Some time ago, my father bought me a collection of books by Pérez-Reverte (here you can take a look); the kind of collection you have to purchase with a certain newspaper, all of them at the same price: €8. I was delighted with my collection: all the author’s books until that moment, edited in a big format, with good paper and hard-covers, but I have to say I have only read two of them, even though I loved them, so that’s why I joined in the challenge about reading the Alatriste series. I had read Captain Alatriste years ago, but I only remembered the main details of the plot, and this second time I really enjoyed the reading much more than the first since I have commented on it with Leander and Timothy, who have also been reading it last week, and we have researched for the famous pictures of that time and the historical events that are described in the book in order to learn more and share our points of view.
Alatriste is a former soldier who had to leave the army because of a bad wound and now, without money or influences, he has to carry out some dishonest deeds to earn a living. We really could think he is an assassin, but Alatriste has his own code of honor: he always gives his adversaries a chance to defend themselves and he never kills old or young unarmed people. The story is set in the seventeenth century, just in the middle of the Spanish Golden Age, golden only for the aristocracy, but not for people like Alatriste and his friends.

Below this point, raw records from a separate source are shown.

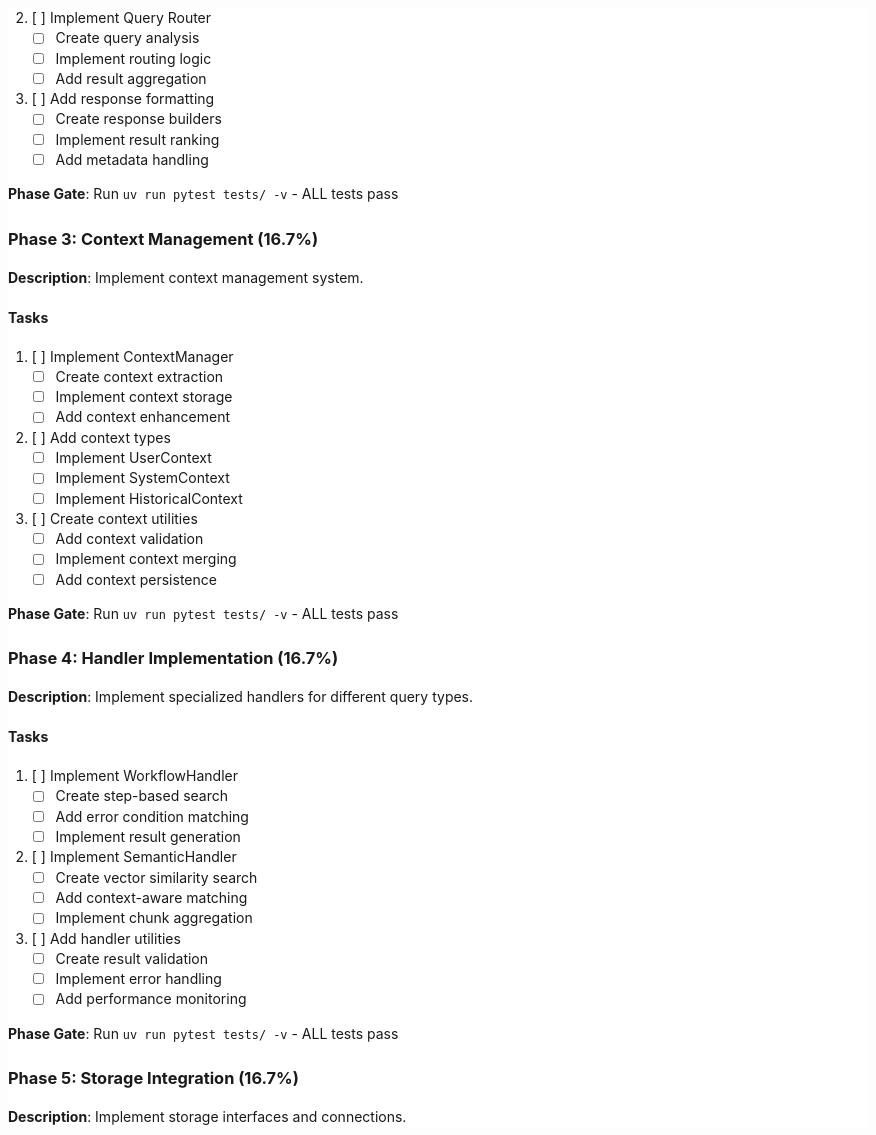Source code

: 2. [ ] Implement Query Router
   - [ ] Create query analysis
   - [ ] Implement routing logic
   - [ ] Add result aggregation

3. [ ] Add response formatting
   - [ ] Create response builders
   - [ ] Implement result ranking
   - [ ] Add metadata handling

**Phase Gate**: Run `uv run pytest tests/ -v` - ALL tests pass

### Phase 3: Context Management (16.7%)
**Description**: Implement context management system.

#### Tasks
1. [ ] Implement ContextManager
   - [ ] Create context extraction
   - [ ] Implement context storage
   - [ ] Add context enhancement

2. [ ] Add context types
   - [ ] Implement UserContext
   - [ ] Implement SystemContext
   - [ ] Implement HistoricalContext

3. [ ] Create context utilities
   - [ ] Add context validation
   - [ ] Implement context merging
   - [ ] Add context persistence

**Phase Gate**: Run `uv run pytest tests/ -v` - ALL tests pass

### Phase 4: Handler Implementation (16.7%)
**Description**: Implement specialized handlers for different query types.

#### Tasks
1. [ ] Implement WorkflowHandler
   - [ ] Create step-based search
   - [ ] Add error condition matching
   - [ ] Implement result generation

2. [ ] Implement SemanticHandler
   - [ ] Create vector similarity search
   - [ ] Add context-aware matching
   - [ ] Implement chunk aggregation

3. [ ] Add handler utilities
   - [ ] Create result validation
   - [ ] Implement error handling
   - [ ] Add performance monitoring

**Phase Gate**: Run `uv run pytest tests/ -v` - ALL tests pass

### Phase 5: Storage Integration (16.7%)
**Description**: Implement storage interfaces and connections.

This time he has to do a strange job: in a meeting with two masked men he and another man, Gualterio Malatesta, are asked to scare two English men that are travelling to Madrid at that moment, “with a little bit of blood, but no more”. Immediately afterwards one of the men leaves the room and another appears and tells Alatriste and Malatesta that the two heretic English men must die. This man is the inquisitor Emilio Bocanegra, and he says he doesn’t need a mask since his words are God’s will. Alatriste suspects there is nothing good behind this request, but anyway, a job is a job and this one is overly well paid to ask questions, so Alatriste accepts. But the night he and Malatesta have to kill the Englishmen, he realizes that they are not ordinary heretic English men, so he prevents Malatesta from killing his adversary and he stops fighting against his own when the poor man asks for mercy for his friend. And who is his friend? Charles Stuart, Prince of Wales, who has come to Spain to try to marry king Felipe the Fourth’s sister, Princess María Ana. Now Alatriste is really in trouble: he is involved in a conspiracy perpetrated by the Catholic Church, which doesn’t want to allow a Catholic princess to marry a heretic Englishman.
The narrator of this story is Íñigo Balboa, Alatriste’s little page. He is only thirteen, but he has learnt a lot from Alatriste and he does some really brave acts in the story, even to the point of saving the captain from a certain death. The fact that he sometimes tells us things that he hasn’t witnessed is a little bit implausible, but the way he narrates the story is one of the best things of the book. Pérez-Reverte uses an old style, trying to simulate the old Spanish language, and it makes the story absolutely gripping, so in addition to the wonderful descriptions of the characters and the fights, he makes the reader feel absolutely involved in the story. He also offers further information about characters’, armies’ and countries’ fates while he narrates their issues, so we have a global setting of what has happened and what is going to happen to Spain at that time.
Not only does the story have fictional characters; there are also a lot of real ones, which makes it really exciting. My favourite is Francisco de Quevedo, a classical Spanish writer and good friend of Alatriste that stars in very funny moments in the plot: “we have no choice but to fight,” says Quevedo to two men that have just congratulated him for some verses that were actually written by Luis de Góngora, Quevedo’s worst enemy. The entire story has also references to Velázquez paintings, and Velázquez himself appears briefly in a scene. But be careful, because not all the characters are real, even the ones who have aristocratic names, and neither did the real ones do or say what Pérez-Reverte is telling us.
I am delighted by the satirical point of view about Spanish and English people (“he could only be dim or English”). The conspiracy to kill Prince Charles is also intriguing since people from the Spanish king’s environment were involved, and the power the Catholic Church had at that time is really disturbing – they were able to prevent a royal wedding (or to burn somebody in a bonfire) arguing that it is God’s will.
Summarizing, I loved the book, from the characters and the plot to the way it is written, and I’m looking forward to reading the rest of the series.